In 2013, Dr. Pinkus retired from the University of Pittsburgh and appointed Dr. Aviva Katz as the second CEP Director. Dr. Katz was Associate Professor of Medicine at Pitt, pediatric surgeon at Children’s Hospital of Pittsburgh, and bioethicist (Dr. Katz served as chairperson of the American Academy of Pediatrics Committee on Bioethics for several years). Under Dr. Katz’s leadership, CEP expanded regionally across Western Virginia and eastern Ohio. It also provided support to Dr. Lisa Parker, who had succeeded Dr. Meisel as Director of the Center for Bioethics and Health Law, who had sought additional assistant from the CEP in organizing the Center’s annual interprofessional ethics conference at Pitt. This collaboration would continue through 2019, after which the Center opted to shift primarily to a virtual, online presence during and after the COVID-19 pandemic.
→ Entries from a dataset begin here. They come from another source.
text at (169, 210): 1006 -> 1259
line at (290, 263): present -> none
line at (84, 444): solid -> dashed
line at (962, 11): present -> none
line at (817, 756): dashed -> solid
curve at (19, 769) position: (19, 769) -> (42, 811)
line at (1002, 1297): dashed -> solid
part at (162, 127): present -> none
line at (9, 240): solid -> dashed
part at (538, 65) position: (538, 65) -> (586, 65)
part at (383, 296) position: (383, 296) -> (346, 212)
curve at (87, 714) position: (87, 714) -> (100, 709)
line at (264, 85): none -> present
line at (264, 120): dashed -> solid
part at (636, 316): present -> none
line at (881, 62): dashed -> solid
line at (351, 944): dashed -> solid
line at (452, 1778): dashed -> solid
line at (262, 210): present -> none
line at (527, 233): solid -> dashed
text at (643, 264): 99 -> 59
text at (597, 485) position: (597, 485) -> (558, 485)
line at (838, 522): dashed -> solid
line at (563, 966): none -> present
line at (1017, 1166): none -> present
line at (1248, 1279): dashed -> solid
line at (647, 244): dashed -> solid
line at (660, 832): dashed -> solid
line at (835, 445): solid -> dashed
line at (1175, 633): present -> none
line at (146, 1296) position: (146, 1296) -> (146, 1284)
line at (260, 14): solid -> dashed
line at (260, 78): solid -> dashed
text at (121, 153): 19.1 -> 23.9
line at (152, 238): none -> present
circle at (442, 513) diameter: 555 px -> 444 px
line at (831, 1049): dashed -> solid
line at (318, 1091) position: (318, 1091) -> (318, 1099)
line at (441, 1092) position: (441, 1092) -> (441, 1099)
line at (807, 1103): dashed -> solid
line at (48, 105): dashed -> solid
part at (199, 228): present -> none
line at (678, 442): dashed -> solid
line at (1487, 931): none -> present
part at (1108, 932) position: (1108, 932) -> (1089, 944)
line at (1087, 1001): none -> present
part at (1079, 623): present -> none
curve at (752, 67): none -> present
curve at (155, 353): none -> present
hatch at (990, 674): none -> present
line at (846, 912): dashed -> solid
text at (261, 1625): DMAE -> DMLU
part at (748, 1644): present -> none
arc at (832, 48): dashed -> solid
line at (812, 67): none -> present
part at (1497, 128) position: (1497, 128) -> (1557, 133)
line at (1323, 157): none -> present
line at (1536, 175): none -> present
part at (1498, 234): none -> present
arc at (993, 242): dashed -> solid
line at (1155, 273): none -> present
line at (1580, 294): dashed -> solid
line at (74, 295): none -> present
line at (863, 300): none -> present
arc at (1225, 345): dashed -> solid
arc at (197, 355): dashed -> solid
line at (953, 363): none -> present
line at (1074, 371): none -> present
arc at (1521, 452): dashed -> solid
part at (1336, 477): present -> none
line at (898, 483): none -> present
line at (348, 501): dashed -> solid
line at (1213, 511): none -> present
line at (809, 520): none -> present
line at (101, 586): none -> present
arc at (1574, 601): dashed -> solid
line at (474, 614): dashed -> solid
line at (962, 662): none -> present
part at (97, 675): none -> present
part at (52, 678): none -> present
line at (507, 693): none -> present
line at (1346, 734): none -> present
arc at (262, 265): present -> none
Dr. Katz passed away suddenly in 2018, with Dr. Parker briefly taking oversight of the CEP before handing the directorship to Maryanne Fello, a longtime participant in CEP programming and former Director of Forbes Hospice. Dr. Carrie Stott, Assistant Professor of Social Work at Carlow University, assumed the CEP Directorship briefly in 2019, followed by Dr. Valerie Satkoske, Vice President of Ethics at UPMC Presbyterian Shadyside Hospital, from 2020 to 2021. Due to the COVID-19 pandemic, CEP's educational programming moved to virtual format, and the CEP relied on the Center for Bioethics & Health Law's administration and faculty for organizing and planning online events. During this time, the CEP’s programs took on a more academic and conceptual character, influenced by the Center for Bioethics & Health Law’s philosophically-oriented approach to bioethics.

In 2021, Dr. Michael Deem, who had been added to the CEP faculty by Dr. Katz in 2018 and recruited to Pitt as Associate Professor by Dr. Parker in 2021, accepted the role of CEP Director. In 2022, CEP returned to its traditional educational format of annual retreats and thematic workshops, and successfully and safely organized the first CEP retreat since 2018 and its full slate of ethics workshops. The CEP also returned to independent development of in-person and onsite educational programming for its members, with its original focus on practical, clinical ethics and policy.

The CEP continues to be Pitt’s premiere clinical ethics educational program, providing high-quality ethics education and mediation training to its members.